# DATASET EXCERPTS:
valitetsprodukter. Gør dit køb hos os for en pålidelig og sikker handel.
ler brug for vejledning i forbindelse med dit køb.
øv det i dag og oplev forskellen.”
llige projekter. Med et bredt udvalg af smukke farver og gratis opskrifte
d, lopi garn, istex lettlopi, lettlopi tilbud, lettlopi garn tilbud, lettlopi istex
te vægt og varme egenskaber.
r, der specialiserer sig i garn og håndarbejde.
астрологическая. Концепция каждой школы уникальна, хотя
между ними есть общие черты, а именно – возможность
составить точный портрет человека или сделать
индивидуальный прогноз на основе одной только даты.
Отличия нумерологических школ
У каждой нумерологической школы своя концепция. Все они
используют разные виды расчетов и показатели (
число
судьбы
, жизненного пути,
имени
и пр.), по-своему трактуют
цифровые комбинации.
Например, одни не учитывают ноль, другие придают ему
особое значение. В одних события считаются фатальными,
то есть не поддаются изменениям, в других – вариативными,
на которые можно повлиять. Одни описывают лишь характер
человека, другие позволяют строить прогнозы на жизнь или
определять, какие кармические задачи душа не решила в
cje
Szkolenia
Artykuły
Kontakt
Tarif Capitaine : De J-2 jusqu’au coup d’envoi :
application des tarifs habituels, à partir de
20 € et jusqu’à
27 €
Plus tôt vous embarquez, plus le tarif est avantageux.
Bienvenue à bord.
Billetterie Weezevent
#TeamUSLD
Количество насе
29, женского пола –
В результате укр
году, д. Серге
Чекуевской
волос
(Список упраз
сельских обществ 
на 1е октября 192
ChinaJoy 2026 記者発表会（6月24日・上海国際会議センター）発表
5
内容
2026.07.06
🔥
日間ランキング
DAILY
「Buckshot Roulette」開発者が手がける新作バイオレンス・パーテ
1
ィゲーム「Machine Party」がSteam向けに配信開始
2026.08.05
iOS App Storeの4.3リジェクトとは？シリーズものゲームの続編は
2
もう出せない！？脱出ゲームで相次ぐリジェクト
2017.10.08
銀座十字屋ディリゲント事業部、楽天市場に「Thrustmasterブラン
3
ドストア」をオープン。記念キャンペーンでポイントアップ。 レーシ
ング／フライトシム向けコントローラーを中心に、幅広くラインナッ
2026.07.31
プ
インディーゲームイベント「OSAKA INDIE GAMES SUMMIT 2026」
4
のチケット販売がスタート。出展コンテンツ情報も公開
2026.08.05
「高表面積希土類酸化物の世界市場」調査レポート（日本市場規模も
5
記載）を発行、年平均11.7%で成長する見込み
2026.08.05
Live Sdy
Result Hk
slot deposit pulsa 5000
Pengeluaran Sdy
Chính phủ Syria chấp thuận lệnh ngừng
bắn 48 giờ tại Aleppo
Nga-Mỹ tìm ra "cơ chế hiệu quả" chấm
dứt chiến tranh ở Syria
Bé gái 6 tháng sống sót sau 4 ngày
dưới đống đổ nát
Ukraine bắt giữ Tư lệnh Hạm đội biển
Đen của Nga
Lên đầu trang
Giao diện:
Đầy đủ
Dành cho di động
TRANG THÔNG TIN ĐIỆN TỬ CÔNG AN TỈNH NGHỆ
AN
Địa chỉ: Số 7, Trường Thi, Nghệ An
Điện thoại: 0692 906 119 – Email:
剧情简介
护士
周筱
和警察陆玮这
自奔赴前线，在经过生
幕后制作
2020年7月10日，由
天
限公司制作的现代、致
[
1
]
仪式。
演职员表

# HOW TO COMPLETE THIS TASK:
Keeping every character as it is, restate the lines above that run from the line with "цифровые комбинации." through the line with "на которые можно", both included, and nothing else.

# ANSWER TO THE PROBLEM:
цифровые комбинации.
Например, одни не учитывают ноль, другие придают ему
особое значение. В одних события считаются фатальными,
то есть не поддаются изменениям, в других – вариативными,
на которые можно повлиять. Одни описывают лишь характер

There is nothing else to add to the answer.